I recently received this question from a Money Talks News reader:
I’m (finally) devising a plan to pay off my existing debt. The bulk of my debt is made up of student loans and credit cards. The student loan debt is fairly straightforward since it’s just one loan, but the credit debt is spread across three different credit cards to the tune of $12,000. Can you advise on which debts I should pay down first? — Kerry W.
Organizing a plan to pay down debt is the first step toward getting out of the red and into the black, and it’s nice to hear from readers like Kerry who are eager to turn their finances around.
There are a lot of ideas out there about how to prioritize debts. Some personal finance writers will tell you to pay down the smallest debt first. While getting a small debt paid off quickly will serve as a nice early win in your effort to pay down debt, I think it makes more sense to pay down the debt carrying the highest interest rate first.
The higher the interest, the harder it is (and the longer it can take) to pay off debt. Paying a 20 percent, 25 percent or even close to 30 percent APR makes paying down your balance extremely challenging because so much of your monthly payment is going to interest. Cards that carry interest that high are often retail-branded cards, or they might be the first unsecured cards we opened long ago in hopes of building credit.
Whatever category of card they are, with interest like that you’ll want them paid off as quickly as possible.
Interest isn’t the only reason you’ll want to ditch that credit card debt first. If you have other kinds of open debts – be they student or car loans – it may actually help your credit score long term to pay those bills off as they come due rather than rushing to pay them off quickly. Sounds crazy, right?
Here’s why: Mortgages, student loans and car loans are installment loans and have an expiration date. Assuming you make each payment on time and on schedule, you’ll pay off the loan by that date. Once that happens, the account is reported as closed and will eventually fall off your credit reports. Paying off an installment loan early expedites this process, meaning the quicker you pay it off, the shorter it will remain a positive indicator for your credit scores.
Of course, paying them off faster will save you money. But because the annualized interest rates applied to installment loans are by and large much lower than those applied to credit cards, it makes sense to pay off your credit card debt first.
Plus, paying off a credit card balance does not close your account unless you request it to be closed. So even though you no longer carry a balance, that account (and the credit line attached to it) is still being reported to the major credit bureaus.

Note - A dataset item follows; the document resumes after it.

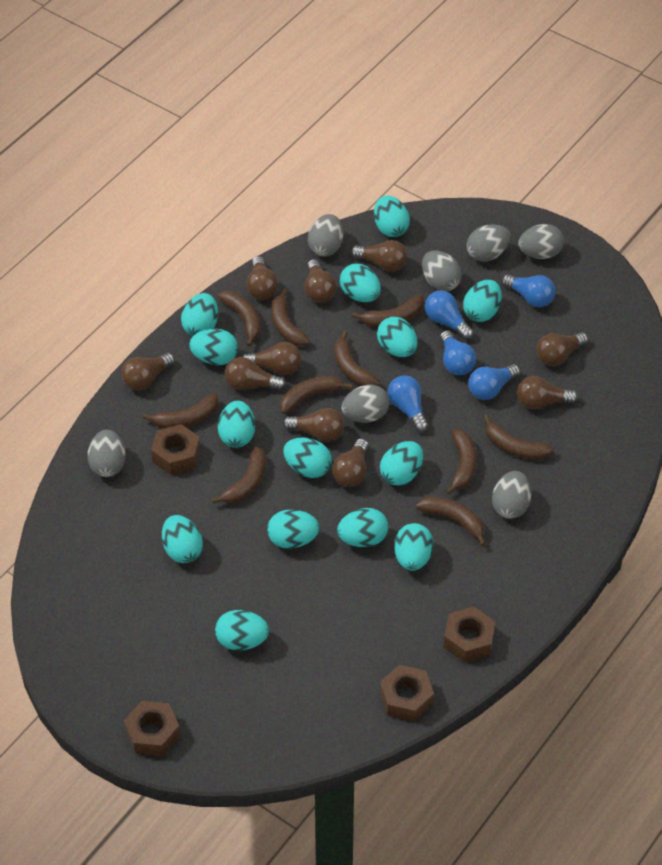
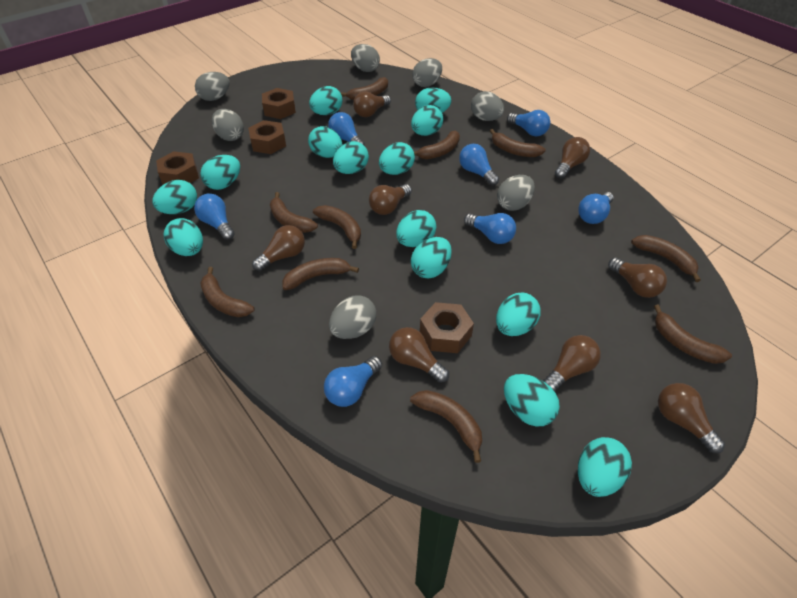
blue light bulb: 5 -> 7
brown light bulb: 10 -> 8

So you see, it’s really a win-win to pay off your credit card debt – and more specifically the credit card with the highest interest rate – first. Not only will it eliminate costly interest charges, but you can retire the debt and still have the benefit of those credit lines in your credit reports — contributing to a healthy credit score.
For consumers like Kerry, my advice is to pay down the debt with the highest APR first while keeping all of your other open accounts in good standing. Keep those old credit cards open once you pay them off so that you can continue to benefit from their good status with a higher credit score.